— TASK —
Starting from the line that contains "- Max Supply: 100,000,000", give back every line through the end of the listing exactly as written and no other line.

######

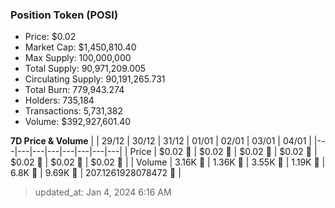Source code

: 
  ### Position Token (POSI)
  - Price: $0.02
  - Market Cap: $1,450,810.40
  - Max Supply: 100,000,000
  - Total Supply: 90,971,209.005
  - Circulating Supply: 90,191,265.731
  - Total Burn: 779,943.274
  - Holders: 735,184
  - Transactions: 5,731,382
  - Volume: $392,927,601.40

  **7D Price & Volume**
  | | 29&#x2F;12 | 30&#x2F;12 | 31&#x2F;12 | 01&#x2F;01 | 02&#x2F;01 | 03&#x2F;01 | 04&#x2F;01 |
  |---|---|---|---|---|---|---|---|
  | Price | $0.02 🔻 | $0.02 🚀 | $0.02 🔻 | $0.02 🔻 | $0.02 🚀 | $0.02 🔻 | $0.02 🚀 |
  | Volume | 3.16K 🚀 | 1.36K 🔻 | 3.55K 🚀 | 1.19K 🔻 | 6.8K 🚀 | 9.69K 🚀 | 207.1261928078472 🔻 |

  > updated_at: Jan 4, 2024 6:16 AM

######

— COMPLETED EXERCISE —
  - Max Supply: 100,000,000
  - Total Supply: 90,971,209.005
  - Circulating Supply: 90,191,265.731
  - Total Burn: 779,943.274
  - Holders: 735,184
  - Transactions: 5,731,382
  - Volume: $392,927,601.40

  **7D Price & Volume**
  | | 29&#x2F;12 | 30&#x2F;12 | 31&#x2F;12 | 01&#x2F;01 | 02&#x2F;01 | 03&#x2F;01 | 04&#x2F;01 |
  |---|---|---|---|---|---|---|---|
  | Price | $0.02 🔻 | $0.02 🚀 | $0.02 🔻 | $0.02 🔻 | $0.02 🚀 | $0.02 🔻 | $0.02 🚀 |
  | Volume | 3.16K 🚀 | 1.36K 🔻 | 3.55K 🚀 | 1.19K 🔻 | 6.8K 🚀 | 9.69K 🚀 | 207.1261928078472 🔻 |

  > updated_at: Jan 4, 2024 6:16 AM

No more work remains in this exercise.